>> start SOURCE RECORDS

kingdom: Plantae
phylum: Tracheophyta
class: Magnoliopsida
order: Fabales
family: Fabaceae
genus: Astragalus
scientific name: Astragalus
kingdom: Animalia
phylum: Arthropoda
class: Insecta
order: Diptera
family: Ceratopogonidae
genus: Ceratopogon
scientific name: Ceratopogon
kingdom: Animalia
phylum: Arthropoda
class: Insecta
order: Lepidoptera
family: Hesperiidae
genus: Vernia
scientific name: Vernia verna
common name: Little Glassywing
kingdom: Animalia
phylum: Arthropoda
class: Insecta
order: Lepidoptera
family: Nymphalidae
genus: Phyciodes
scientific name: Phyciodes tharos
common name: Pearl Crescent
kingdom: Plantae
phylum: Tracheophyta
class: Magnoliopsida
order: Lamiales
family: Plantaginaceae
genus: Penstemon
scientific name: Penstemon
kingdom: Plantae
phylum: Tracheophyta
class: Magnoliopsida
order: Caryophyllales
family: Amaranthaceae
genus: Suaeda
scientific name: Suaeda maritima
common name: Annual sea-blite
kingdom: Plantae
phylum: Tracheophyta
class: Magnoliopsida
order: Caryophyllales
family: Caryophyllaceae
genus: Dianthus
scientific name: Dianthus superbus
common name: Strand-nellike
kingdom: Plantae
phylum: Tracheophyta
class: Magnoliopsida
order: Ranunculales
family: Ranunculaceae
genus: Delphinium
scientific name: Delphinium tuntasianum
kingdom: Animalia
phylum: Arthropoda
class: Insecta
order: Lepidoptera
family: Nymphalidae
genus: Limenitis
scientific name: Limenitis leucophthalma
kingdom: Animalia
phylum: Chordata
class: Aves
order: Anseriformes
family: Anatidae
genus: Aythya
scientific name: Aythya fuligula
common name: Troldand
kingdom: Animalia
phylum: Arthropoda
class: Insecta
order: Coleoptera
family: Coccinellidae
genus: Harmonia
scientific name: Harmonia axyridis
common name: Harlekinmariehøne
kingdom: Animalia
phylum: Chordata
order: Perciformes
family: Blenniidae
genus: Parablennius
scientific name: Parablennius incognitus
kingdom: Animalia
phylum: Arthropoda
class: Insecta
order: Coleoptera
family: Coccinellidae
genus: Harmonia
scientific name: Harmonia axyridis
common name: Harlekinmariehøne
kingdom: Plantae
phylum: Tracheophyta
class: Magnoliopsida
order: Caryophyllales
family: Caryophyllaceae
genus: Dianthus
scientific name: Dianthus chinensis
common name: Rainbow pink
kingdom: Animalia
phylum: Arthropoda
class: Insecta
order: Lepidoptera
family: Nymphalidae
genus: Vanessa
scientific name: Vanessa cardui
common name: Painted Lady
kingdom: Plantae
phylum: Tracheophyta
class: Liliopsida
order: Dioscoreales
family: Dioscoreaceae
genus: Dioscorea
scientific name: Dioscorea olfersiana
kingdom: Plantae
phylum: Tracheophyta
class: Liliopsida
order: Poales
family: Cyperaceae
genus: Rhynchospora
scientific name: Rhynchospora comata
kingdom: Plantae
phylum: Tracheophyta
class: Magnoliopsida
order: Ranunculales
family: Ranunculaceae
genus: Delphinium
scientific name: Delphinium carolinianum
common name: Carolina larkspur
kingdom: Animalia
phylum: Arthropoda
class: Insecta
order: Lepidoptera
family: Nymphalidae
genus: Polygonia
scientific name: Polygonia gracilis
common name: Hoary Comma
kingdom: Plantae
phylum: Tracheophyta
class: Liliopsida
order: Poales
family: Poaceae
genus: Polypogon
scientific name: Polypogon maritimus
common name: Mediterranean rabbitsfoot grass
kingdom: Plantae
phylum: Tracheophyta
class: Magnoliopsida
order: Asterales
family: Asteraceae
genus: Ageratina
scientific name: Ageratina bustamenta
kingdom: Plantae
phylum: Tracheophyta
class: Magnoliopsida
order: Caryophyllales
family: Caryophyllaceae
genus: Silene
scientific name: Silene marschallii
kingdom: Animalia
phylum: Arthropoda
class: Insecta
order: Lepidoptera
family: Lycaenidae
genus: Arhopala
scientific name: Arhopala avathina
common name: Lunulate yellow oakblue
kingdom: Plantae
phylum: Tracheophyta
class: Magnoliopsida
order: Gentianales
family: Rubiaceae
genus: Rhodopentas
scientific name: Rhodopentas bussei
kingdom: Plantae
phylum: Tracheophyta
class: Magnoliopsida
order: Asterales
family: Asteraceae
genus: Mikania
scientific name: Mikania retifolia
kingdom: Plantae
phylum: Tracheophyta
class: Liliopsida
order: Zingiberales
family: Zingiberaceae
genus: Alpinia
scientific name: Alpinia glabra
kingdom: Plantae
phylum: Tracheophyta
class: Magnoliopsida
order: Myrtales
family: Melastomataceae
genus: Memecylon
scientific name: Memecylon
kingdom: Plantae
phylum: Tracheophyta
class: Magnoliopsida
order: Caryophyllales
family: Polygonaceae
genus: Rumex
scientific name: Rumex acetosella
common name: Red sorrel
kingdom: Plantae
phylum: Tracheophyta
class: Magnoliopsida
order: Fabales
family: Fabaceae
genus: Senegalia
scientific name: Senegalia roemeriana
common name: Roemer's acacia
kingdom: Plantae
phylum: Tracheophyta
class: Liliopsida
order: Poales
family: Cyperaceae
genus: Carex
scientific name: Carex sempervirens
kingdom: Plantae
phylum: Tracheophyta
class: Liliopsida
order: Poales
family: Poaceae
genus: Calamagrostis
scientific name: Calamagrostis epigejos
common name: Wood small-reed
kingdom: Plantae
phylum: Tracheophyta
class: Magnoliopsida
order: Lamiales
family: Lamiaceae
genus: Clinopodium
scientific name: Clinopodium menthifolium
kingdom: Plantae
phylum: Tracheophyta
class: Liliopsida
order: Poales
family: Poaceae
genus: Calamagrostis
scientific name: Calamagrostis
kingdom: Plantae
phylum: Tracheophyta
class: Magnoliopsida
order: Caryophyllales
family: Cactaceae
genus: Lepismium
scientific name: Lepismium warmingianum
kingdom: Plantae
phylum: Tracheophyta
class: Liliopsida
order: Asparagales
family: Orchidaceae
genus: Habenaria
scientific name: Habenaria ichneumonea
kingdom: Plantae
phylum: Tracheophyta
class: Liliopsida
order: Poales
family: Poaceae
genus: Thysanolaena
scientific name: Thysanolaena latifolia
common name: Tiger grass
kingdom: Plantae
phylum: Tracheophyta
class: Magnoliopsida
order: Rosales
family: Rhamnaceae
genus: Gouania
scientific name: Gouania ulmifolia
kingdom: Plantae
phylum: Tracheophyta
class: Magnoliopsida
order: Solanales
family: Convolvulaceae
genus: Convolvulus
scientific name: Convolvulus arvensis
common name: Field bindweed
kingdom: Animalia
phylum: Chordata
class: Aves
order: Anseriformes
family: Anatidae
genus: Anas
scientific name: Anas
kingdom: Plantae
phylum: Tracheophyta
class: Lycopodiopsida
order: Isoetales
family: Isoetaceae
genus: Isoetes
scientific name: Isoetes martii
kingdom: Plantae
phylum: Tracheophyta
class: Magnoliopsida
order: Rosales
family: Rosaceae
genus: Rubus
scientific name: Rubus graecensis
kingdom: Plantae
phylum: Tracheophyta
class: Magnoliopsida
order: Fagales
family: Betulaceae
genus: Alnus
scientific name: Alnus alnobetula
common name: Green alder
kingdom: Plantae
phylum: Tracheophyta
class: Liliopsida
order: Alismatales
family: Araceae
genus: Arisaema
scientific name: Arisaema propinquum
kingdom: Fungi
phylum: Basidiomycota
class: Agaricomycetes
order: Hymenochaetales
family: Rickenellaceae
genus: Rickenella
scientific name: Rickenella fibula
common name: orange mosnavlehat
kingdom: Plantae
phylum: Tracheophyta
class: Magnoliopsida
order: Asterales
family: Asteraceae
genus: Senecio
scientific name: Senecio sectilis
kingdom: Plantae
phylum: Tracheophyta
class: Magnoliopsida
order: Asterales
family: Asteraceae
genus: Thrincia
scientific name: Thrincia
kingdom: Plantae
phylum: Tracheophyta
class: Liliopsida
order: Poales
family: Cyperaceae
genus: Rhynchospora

>> end SOURCE RECORDS

# PROBLEM DETAILS:
Print the listing exactly, starting from its first line and ending with the line that contains "scientific name: Suaeda maritima", both ends included.

# FULL ANSWER:
kingdom: Plantae
phylum: Tracheophyta
class: Magnoliopsida
order: Fabales
family: Fabaceae
genus: Astragalus
scientific name: Astragalus
kingdom: Animalia
phylum: Arthropoda
class: Insecta
order: Diptera
family: Ceratopogonidae
genus: Ceratopogon
scientific name: Ceratopogon
kingdom: Animalia
phylum: Arthropoda
class: Insecta
order: Lepidoptera
family: Hesperiidae
genus: Vernia
scientific name: Vernia verna
common name: Little Glassywing
kingdom: Animalia
phylum: Arthropoda
class: Insecta
order: Lepidoptera
family: Nymphalidae
genus: Phyciodes
scientific name: Phyciodes tharos
common name: Pearl Crescent
kingdom: Plantae
phylum: Tracheophyta
class: Magnoliopsida
order: Lamiales
family: Plantaginaceae
genus: Penstemon
scientific name: Penstemon
kingdom: Plantae
phylum: Tracheophyta
class: Magnoliopsida
order: Caryophyllales
family: Amaranthaceae
genus: Suaeda
scientific name: Suaeda maritima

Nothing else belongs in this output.